The truth is that while party leaders are terribly uneasy about the situation and discuss it frequently, there is a limit to what they can do within the confines of China's transition between systems.
The Chinese Communist Party's (CCP) nearly constant invocation of the dangers of "social instability," and its tireless efforts to remain in power have forced them to confront the reality of these outbursts and the causes behind them with limited tools.
At the same time, these upheavals occur as a bitter humiliation for a Communist Party, which is supposed to represent the best interests of the proletariat.
Some of the party's response has been coldly coercive. But, there have also been compensatory efforts made that have preoccupied much of the energy of the labor, social security and of the civil affairs bureaucracies, which have been compelled to expend sizable emergency sums to calm unrest.
One serious effort was a "Reemployment Program" (beginning nationwide in 1998), which had the ambitious aim of somehow contriving a settlement of the laid-off state-sector workers.
The project was to provide a caretaker role by issuing basic livelihood allowances, medical insurance and pensions for workers while attempting to find new employment or preferential business terms to help them begin their own little ventures.
In fact, the central government allocated an impressive total of 77.9 billion yuan (US$9.41 billion) last year for laid-off workers and the poor, while localities also increased their outlays. But the sad truth is that probably only about a quarter of those pushed out of their plants ever got any meaningful support. Yet for those millions who have, this policy has managed to nip discontent in the bud before it grew.
As workers' consciousness of their rights increases, they are more and more apt to appeal their grievances to courts of law.
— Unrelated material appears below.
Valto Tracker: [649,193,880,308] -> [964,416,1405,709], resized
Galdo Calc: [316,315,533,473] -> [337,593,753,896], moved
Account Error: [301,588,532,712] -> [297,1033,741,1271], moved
Indeed from 1995 to 2001, the number of labor disputes adjudicated by the courts rose from 28,000 to 101,000.
Admittedly, workers have often found that arbitration has not helped them, owing to graft and the greater clout of the more powerful managers against whom they have filed suit. But legal redress has managed to turn the attention of at least some disaffected workers temporarily from the streets to mediation, and this has tended to reduce the number of confrontational street demonstrations.
Nonetheless, over the past few years, the numbers of urban protests in China have risen dramatically, and according to police reports, they are ever larger and better organized.
So far, the regime has succeeded in maintaining overall stability through control of the media (thereby preventing one protest movement from learning about and linking up with others); by buying off angry unemployed workers with temporary stipends and by suppressing and imprisoning those it cannot dissuade.
But these are temporary measures and when considered in tandem with the waves of peasant protest caused by arbitrary taxation, official corruption and wanton land confiscation, party leaders find themselves confronted with a deeply worrisome situation.
For what the party now confronts is a political threat no longer made up of students and intellectuals, as in 1989, but of workers and peasants, paradoxically the very disenfranchised classes on which Mao built his revolution and in whose name the CCP has ruled unilaterally for so long.
Dorothy Solinger is professor of political science and co-director of the Center for Asian Studies at the University of California, Irvine, and a senior adjunct research scholar at Columbia University's Weatherhead East Asian Institute.